Microbial eukaryotes (nematodes, protists, fungi, etc., loosely referred to as meiofauna) are ubiquitous in marine sediments and probably play pivotal roles in maintaining ecosystem function. Although the deep-sea benthos represents one of the world's largest habitats, we lack a firm understanding of the biodiversity and community interactions amongst meiobenthic organisms in this ecosystem. Within this vast environment, key questions concerning the historical genetic structure of species remain a mystery, yet have profound implications for our understanding of global biodiversity and how we perceive and mitigate the impact of environmental change and anthropogenic disturbance. Using a metagenetic approach, we present an assessment of microbial eukaryote communities across depth (shallow water to abyssal) and ocean basins (deep-sea Pacific and Atlantic). Within the 12 sites examined, our results suggest that some taxa can maintain eurybathic ranges and cosmopolitan deep-sea distributions, but the majority of species appear to be regionally restricted. For Operationally Clustered Taxonomic Units (OCTUs) reporting wide distributions, there appears to be a taxonomic bias towards a small subset of taxa in most phyla; such bias may be driven by specific life history traits amongst these organisms. In addition, low genetic divergence between geographically disparate deep-sea sites suggests either a shorter coalescence time between deep-sea regions or slower rates of evolution across this vast oceanic ecosystem. While high-throughput studies allow for broad assessment of genetic patterns across microbial eukaryote communities, intragenomic variation in rRNA gene copies and the patchy coverage of reference databases currently present substantial challenges for robust taxonomic interpretations of eukaryotic data sets.

Figure 1. Rarefaction Curves compiled using Chao1 estimation (top) and observed species counts (bottom)

All high-quality sequence reads (>200bps) clustered with UCLUST (99% similarity cutoff) prior to calculation of alpha diversity.

Figure 2. Eukaryotic community assemblages present across marine sites

Taxonomic assemblages inferred from non-chimeric OCTUs recovered from UCLUST analysis at a 99% pairwise similarity cutoff; similar proportions were reported for all sites under relaxed 95% clustering.

Figure 3. Results of phylogenetic community analyses using the Fast Unifrac toolkit (Hamady et al. 2010)
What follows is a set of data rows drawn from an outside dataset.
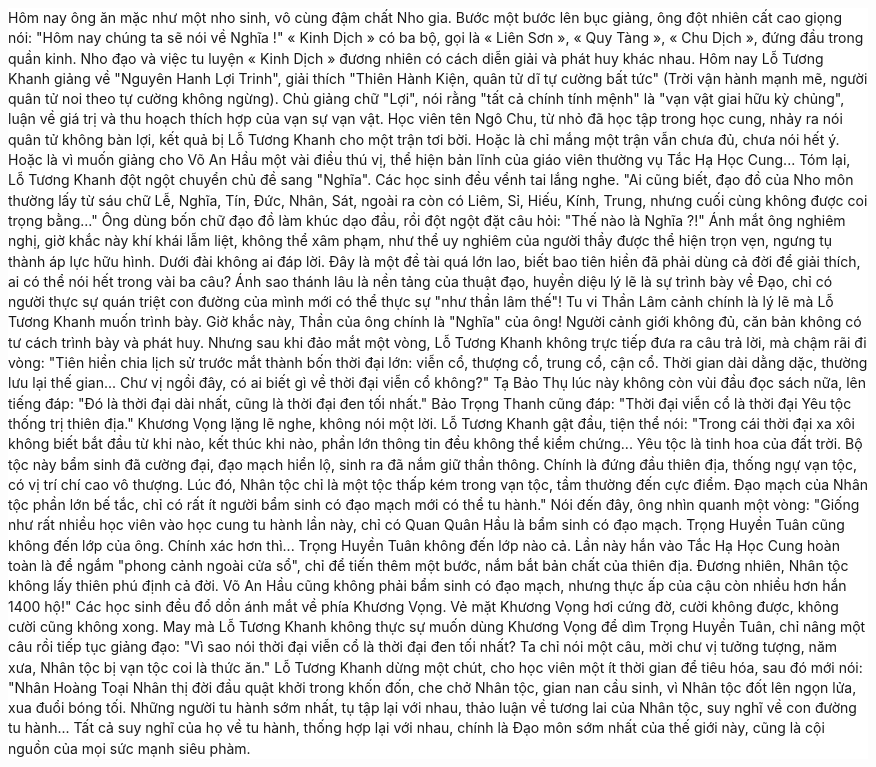 Hôm nay ông ăn mặc như một nho sinh, vô cùng đậm chất Nho gia.
Bước một bước lên bục giảng, ông đột nhiên cất cao giọng nói: "Hôm nay chúng ta sẽ nói về Nghĩa !"
« Kinh Dịch » có ba bộ, gọi là « Liên Sơn », « Quy Tàng », « Chu Dịch », đứng đầu trong quần kinh.
Nho đạo và việc tu luyện « Kinh Dịch » đương nhiên có cách diễn giải và phát huy khác nhau.
Hôm nay Lỗ Tương Khanh giảng về "Nguyên Hanh Lợi Trinh", giải thích "Thiên Hành Kiện, quân tử dĩ tự cường bất tức" (Trời vận hành mạnh mẽ, người quân tử noi theo tự cường không ngừng).
Chủ giảng chữ "Lợi", nói rằng "tất cả chính tính mệnh" là "vạn vật giai hữu kỳ chủng", luận về giá trị và thu hoạch thích hợp của vạn sự vạn vật.
Học viên tên Ngô Chu, từ nhỏ đã học tập trong học cung, nhảy ra nói quân tử không bàn lợi, kết quả bị Lỗ Tương Khanh cho một trận tơi bời.
Hoặc là chỉ mắng một trận vẫn chưa đủ, chưa nói hết ý. Hoặc là vì muốn giảng cho Võ An Hầu một vài điều thú vị, thể hiện bản lĩnh của giáo viên thường vụ Tắc Hạ Học Cung...
Tóm lại, Lỗ Tương Khanh đột ngột chuyển chủ đề sang "Nghĩa".
Các học sinh đều vểnh tai lắng nghe.
"Ai cũng biết, đạo đồ của Nho môn thường lấy từ sáu chữ Lễ, Nghĩa, Tín, Đức, Nhân, Sát, ngoài ra còn có Liêm, Sỉ, Hiếu, Kính, Trung, nhưng cuối cùng không được coi trọng bằng..."
Ông dùng bốn chữ đạo đồ làm khúc dạo đầu, rồi đột ngột đặt câu hỏi:
"Thế nào là Nghĩa ?!"
Ánh mắt ông nghiêm nghị, giờ khắc này khí khái lẫm liệt, không thể xâm phạm, như thể uy nghiêm của người thầy được thể hiện trọn vẹn, ngưng tụ thành áp lực hữu hình.
Dưới đài không ai đáp lời.
Đây là một đề tài quá lớn lao, biết bao tiên hiền đã phải dùng cả đời để giải thích, ai có thể nói hết trong vài ba câu?
Ánh sao thánh lâu là nền tảng của thuật đạo, huyền diệu lý lẽ là sự trình bày về Đạo, chỉ có người thực sự quán triệt con đường của mình mới có thể thực sự "như thần lâm thế"!
Tu vi Thần Lâm cảnh chính là lý lẽ mà Lỗ Tương Khanh muốn trình bày.
Giờ khắc này, Thần của ông chính là "Nghĩa" của ông!
Người cảnh giới không đủ, căn bản không có tư cách trình bày và phát huy.
Nhưng sau khi đảo mắt một vòng, Lỗ Tương Khanh không trực tiếp đưa ra câu trả lời, mà chậm rãi đi vòng: "Tiên hiền chia lịch sử trước mắt thành bốn thời đại lớn: viễn cổ, thượng cổ, trung cổ, cận cổ. Thời gian dài dằng dặc, thường lưu lại thế gian... Chư vị ngồi đây, có ai biết gì về thời đại viễn cổ không?"
Tạ Bảo Thụ lúc này không còn vùi đầu đọc sách nữa, lên tiếng đáp: "Đó là thời đại dài nhất, cũng là thời đại đen tối nhất."
Bảo Trọng Thanh cũng đáp: "Thời đại viễn cổ là thời đại Yêu tộc thống trị thiên địa."
Khương Vọng lặng lẽ nghe, không nói một lời.
Lỗ Tương Khanh gật đầu, tiện thể nói: "Trong cái thời đại xa xôi không biết bắt đầu từ khi nào, kết thúc khi nào, phần lớn thông tin đều không thể kiểm chứng...
Yêu tộc là tinh hoa của đất trời.
Bộ tộc này bẩm sinh đã cường đại, đạo mạch hiển lộ, sinh ra đã nắm giữ thần thông. Chính là đứng đầu thiên địa, thống ngự vạn tộc, có vị trí chí cao vô thượng.
Lúc đó, Nhân tộc chỉ là một tộc thấp kém trong vạn tộc, tầm thường đến cực điểm.
Đạo mạch của Nhân tộc phần lớn bế tắc, chỉ có rất ít người bẩm sinh có đạo mạch mới có thể tu hành."
Nói đến đây, ông nhìn quanh một vòng: "Giống như rất nhiều học viên vào học cung tu hành lần này, chỉ có Quan Quân Hầu là bẩm sinh có đạo mạch.
Trọng Huyền Tuân cũng không đến lớp của ông.
Chính xác hơn thì... Trọng Huyền Tuân không đến lớp nào cả.
Lần này hắn vào Tắc Hạ Học Cung hoàn toàn là để ngắm "phong cảnh ngoài cửa sổ", chỉ để tiến thêm một bước, nắm bắt bản chất của thiên địa.
Đương nhiên, Nhân tộc không lấy thiên phú định cả đời. Võ An Hầu cũng không phải bẩm sinh có đạo mạch, nhưng thực ấp của cậu còn nhiều hơn hắn 1400 hộ!"
Các học sinh đều đổ dồn ánh mắt về phía Khương Vọng.
Vẻ mặt Khương Vọng hơi cứng đờ, cười không được, không cười cũng không xong.
May mà Lỗ Tương Khanh không thực sự muốn dùng Khương Vọng để dìm Trọng Huyền Tuân, chỉ nâng một câu rồi tiếp tục giảng đạo: "Vì sao nói thời đại viễn cổ là thời đại đen tối nhất?
Ta chỉ nói một câu, mời chư vị tưởng tượng, năm xưa, Nhân tộc bị vạn tộc coi là thức ăn."
Lỗ Tương Khanh dừng một chút, cho học viên một ít thời gian để tiêu hóa, sau đó mới nói: "Nhân Hoàng Toại Nhân thị đời đầu quật khởi trong khốn đốn, che chở Nhân tộc, gian nan cầu sinh, vì Nhân tộc đốt lên ngọn lửa, xua đuổi bóng tối. Những người tu hành sớm nhất, tụ tập lại với nhau, thảo luận về tương lai của Nhân tộc, suy nghĩ về con đường tu hành... Tất cả suy nghĩ của họ về tu hành, thống hợp lại với nhau, chính là Đạo môn sớm nhất của thế giới này, cũng là cội nguồn của mọi sức mạnh siêu phàm.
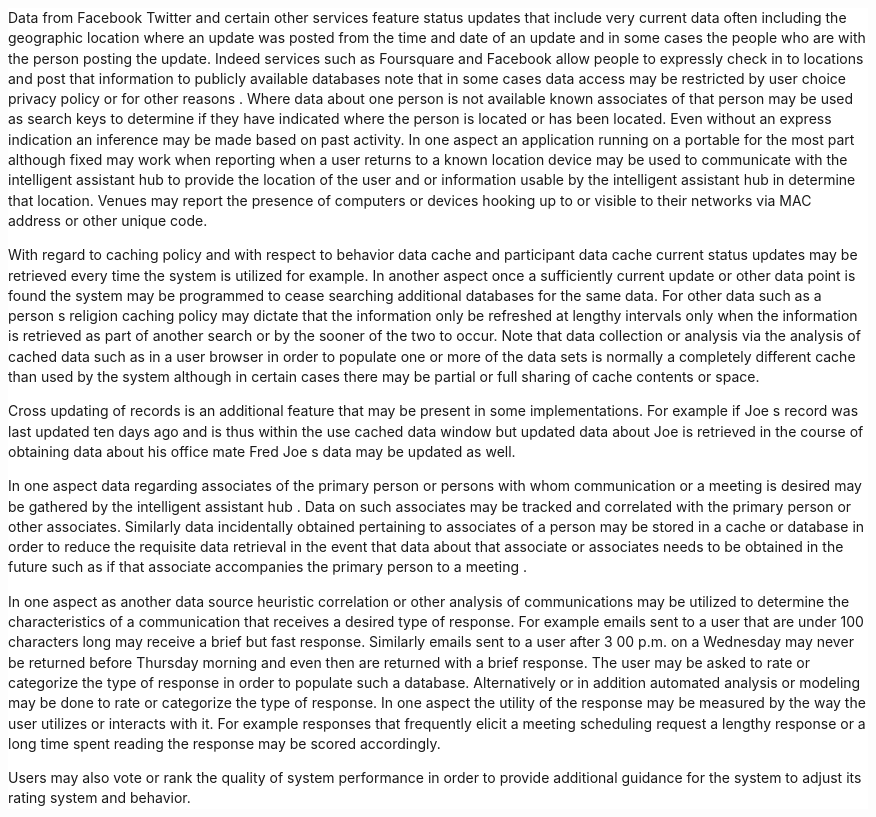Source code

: Data from Facebook Twitter and certain other services feature status updates that include very current data often including the geographic location where an update was posted from the time and date of an update and in some cases the people who are with the person posting the update. Indeed services such as Foursquare and Facebook allow people to expressly check in to locations and post that information to publicly available databases note that in some cases data access may be restricted by user choice privacy policy or for other reasons . Where data about one person is not available known associates of that person may be used as search keys to determine if they have indicated where the person is located or has been located. Even without an express indication an inference may be made based on past activity. In one aspect an application running on a portable for the most part although fixed may work when reporting when a user returns to a known location device may be used to communicate with the intelligent assistant hub to provide the location of the user and or information usable by the intelligent assistant hub in determine that location. Venues may report the presence of computers or devices hooking up to or visible to their networks via MAC address or other unique code.

With regard to caching policy and with respect to behavior data cache and participant data cache current status updates may be retrieved every time the system is utilized for example. In another aspect once a sufficiently current update or other data point is found the system may be programmed to cease searching additional databases for the same data. For other data such as a person s religion caching policy may dictate that the information only be refreshed at lengthy intervals only when the information is retrieved as part of another search or by the sooner of the two to occur. Note that data collection or analysis via the analysis of cached data such as in a user browser in order to populate one or more of the data sets is normally a completely different cache than used by the system although in certain cases there may be partial or full sharing of cache contents or space.

Cross updating of records is an additional feature that may be present in some implementations. For example if Joe s record was last updated ten days ago and is thus within the use cached data window but updated data about Joe is retrieved in the course of obtaining data about his office mate Fred Joe s data may be updated as well.

In one aspect data regarding associates of the primary person or persons with whom communication or a meeting is desired may be gathered by the intelligent assistant hub . Data on such associates may be tracked and correlated with the primary person or other associates. Similarly data incidentally obtained pertaining to associates of a person may be stored in a cache or database in order to reduce the requisite data retrieval in the event that data about that associate or associates needs to be obtained in the future such as if that associate accompanies the primary person to a meeting .

In one aspect as another data source heuristic correlation or other analysis of communications may be utilized to determine the characteristics of a communication that receives a desired type of response. For example emails sent to a user that are under 100 characters long may receive a brief but fast response. Similarly emails sent to a user after 3 00 p.m. on a Wednesday may never be returned before Thursday morning and even then are returned with a brief response. The user may be asked to rate or categorize the type of response in order to populate such a database. Alternatively or in addition automated analysis or modeling may be done to rate or categorize the type of response. In one aspect the utility of the response may be measured by the way the user utilizes or interacts with it. For example responses that frequently elicit a meeting scheduling request a lengthy response or a long time spent reading the response may be scored accordingly.

Users may also vote or rank the quality of system performance in order to provide additional guidance for the system to adjust its rating system and behavior.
Data represents forward sequencing reads from Region 1 of the 18S gene. Principle Coordinate analysis of OCTUs clustered using a 95% (A) and 99% (C) pairwise identity cutoff in the OCTUPUS pipeline. Jackknifed Cluster Analysis of OCTUs clustered at 95% (B) and 99% (D); colors represent geographic origin, and support values >50% are reported.

Figure 4. Proportions of eukaryotic taxa recovered under relaxed (95%) and stringent (99%) clustering in the OCTUPUS pipeline

Proportions calculated from non-chimeric OCTUs representing forward sequencing reads from both 18S gene regions. Only significant proportional increases (+) and decreases (−) are outlined across datasets; Black symbols represent changes observed between differential clustering of non-chimeric sequence reads at 95% (A) versus 99% (D) cutoffs. White symbols represent proportional changes between all non-chimeric OCTUs and subsets of OCTUs with observed eurybathic (B, E) and cosmopolitan (C, F) distributions.